Le renvoi de l’affaire de Gdim Izik devant une juridiction ordinaire garantit la défense des droits des personnes

Le renvoi de l’affaire de Gdim Izik devant une juridiction ordinaire garantit la défense des droits des personnes, a souligné, mercredi, Me. Pierre Legros, avocat au Barreau de Bruxelles.

«Toutes les conditions sont réunies pour que l’on passe d’un statut de juridiction d’exception à un statut de juridiction de droit commun, plaçant ainsi et les accusés et les victimes dans des contions plus favorables à l’exercice de leur droit de défense’’, a affirmé l’avocat belge dans un entretien à la MAP, relevant que le «Maroc se dirige dans la bonne direction pour assurer la défense des droits des personnes et veiller à la séparation des pouvoirs».

Il a estimé qu’avec le renvoi par la Cour de Cassation de ce procès devant une juridiction ordinaire, ‘’le Maroc a pris une bonne décision’’. Ainsi, a-t-il poursuivi, le Royaume ‘’est dans la bonne direction pour assurer la défense des droits des personnes et veiller à la séparation des pouvoirs’’.

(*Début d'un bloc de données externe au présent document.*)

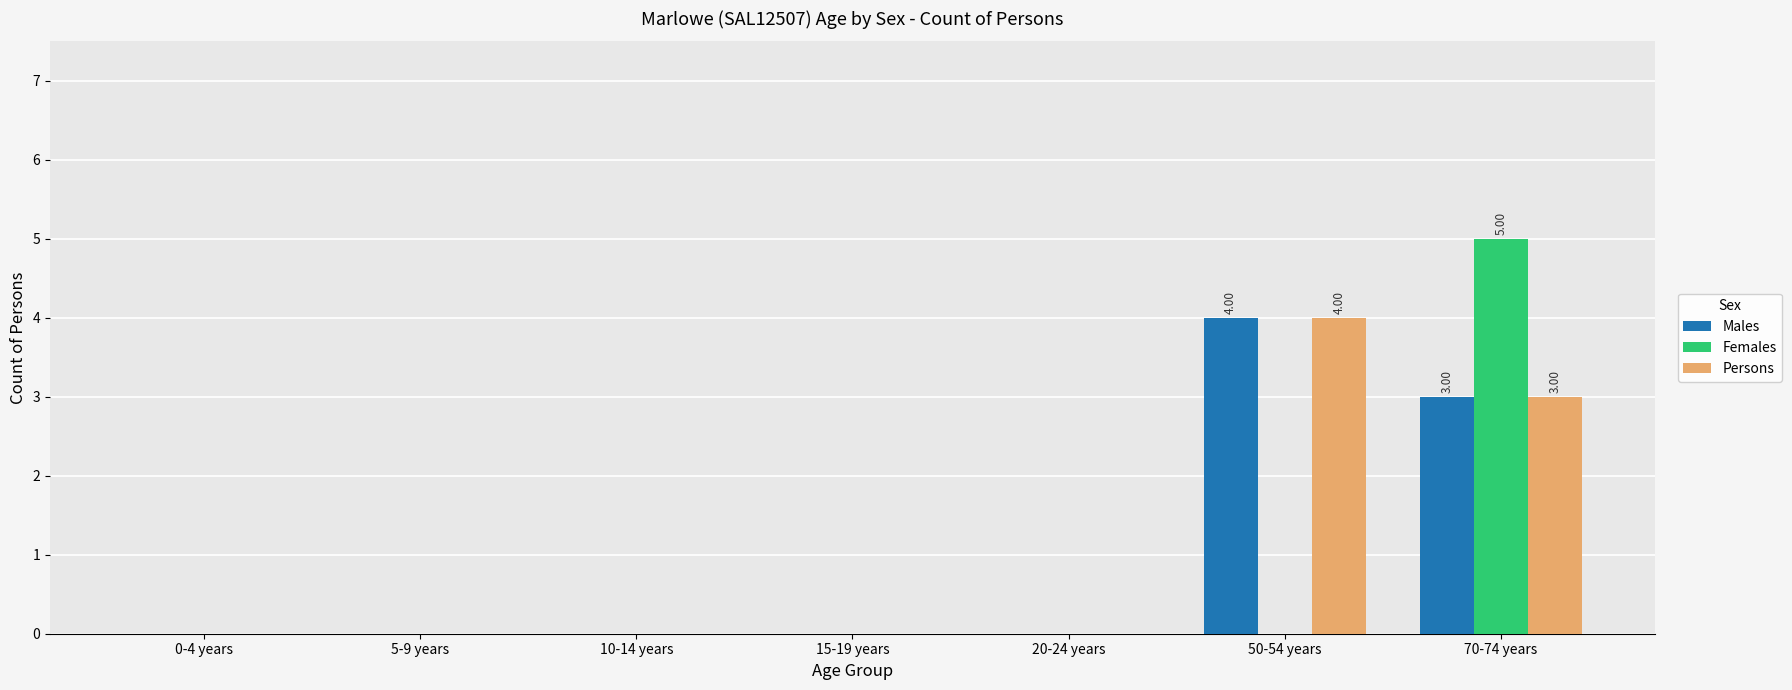

What is the highest value of the Persons series?

4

Il s’agit, selon lui, lui d’’’ un grand pas en avant qui a été fait dans la procédure’’. ‘’On va dans la bonne direction pour que les droits de l’homme soient protégés’’, a-t-il soutenu.

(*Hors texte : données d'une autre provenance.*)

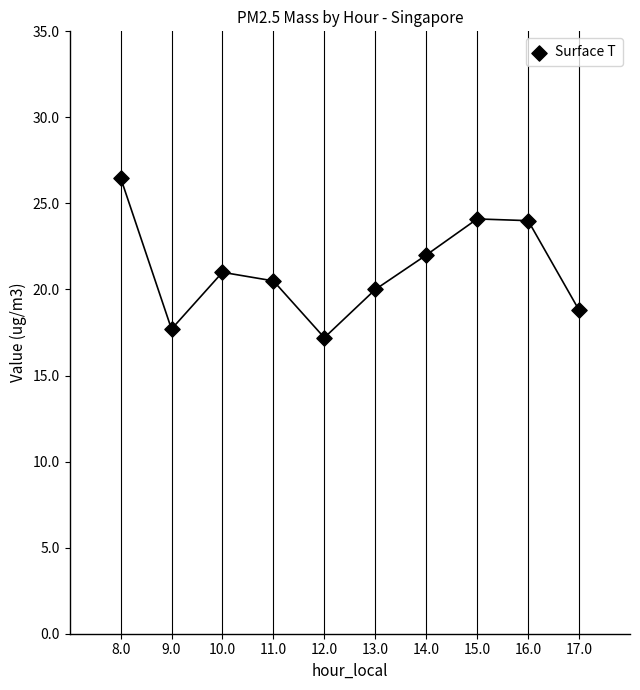

What is the average Y value?

21.2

Il a fait observer, à ce propos, que le procès équitable consiste en la publicité des débats, en le respect du principe du contradictoire et de la présomption d’innocence. C’est aussi, a-t-il ajouté, le droit d’être défendu par un défenseur de son choix et le droit des victimes d’être entendues.

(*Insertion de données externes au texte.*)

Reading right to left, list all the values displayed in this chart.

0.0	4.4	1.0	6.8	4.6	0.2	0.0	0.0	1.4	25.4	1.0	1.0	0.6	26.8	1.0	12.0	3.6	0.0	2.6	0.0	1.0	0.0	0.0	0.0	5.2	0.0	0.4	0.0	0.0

‘’Tout ça participe de l’application de l’article 6 de la convention européenne de sauvegarde des droits de l’homme et des libertés fondamentales relatif au procès équitable, qui est un procès qui donne des garanties que l’on retrouve dans toutes les juridictions de droit commun’’, a-t-il expliqué.

Il a rappelé que ‘’même au niveau du premier procès, tous les observateurs ont estimé qu’il y avait une volonté manifeste des juges de respecter les principes fondamentaux qui caractérisent le procès équitable’’.

Me. Legros a dans le même contexte qualifié d’’’acte odieux’’ les faits qui pèsent sur les personnes poursuivies dans cette affaire. Il s’agit d’un ’’acte odieux sur le plan des faits qui ont été commis, qui sont des faits de droit commun, c’est-à-dire des assassinats, des faits horribles’’, a-t-il dénoncé.

La Chambre criminelle près l’annexe de la Cour d’appel de Salé avait, rappelle-t-on, décidé de reporter au 23 janvier 2017 l’examen de l’affaire des poursuivis dans le cadre des évènements tragiques de Gdim Izik.

Le tribunal militaire de Rabat avait condamné, le 17 février 2013, à des peines allant de la perpétuité à 30, 25 et 20 ans de prison ferme, les personnes impliquées dans cette affaire et qui étaient poursuivies pour « constitution de bande criminelle », « violence à l’encontre des forces de l’ordre entraînant la mort avec préméditation et complicité ».

La Cour de Cassation avait par la suite annulé, en juillet dernier, le verdict prononcé à l’encontre des 24 personnes condamnées suite aux incidents de Gdim Izik et ordonné le renvoi du dossier devant la Cour d’Appel.

Les incidents de Gdim Izik, qui remontent aux mois d’octobre et novembre 2010 lors du démantèlement du camps éponyme, avaient fait 11 morts dans les rangs des forces de l’ordre, dont un élément de la Protection civile, ainsi que 70 blessés parmi les forces de l’ordre et 4 parmi les civils, et d’énormes dégâts matériels dans les établissements publics et les biens privés.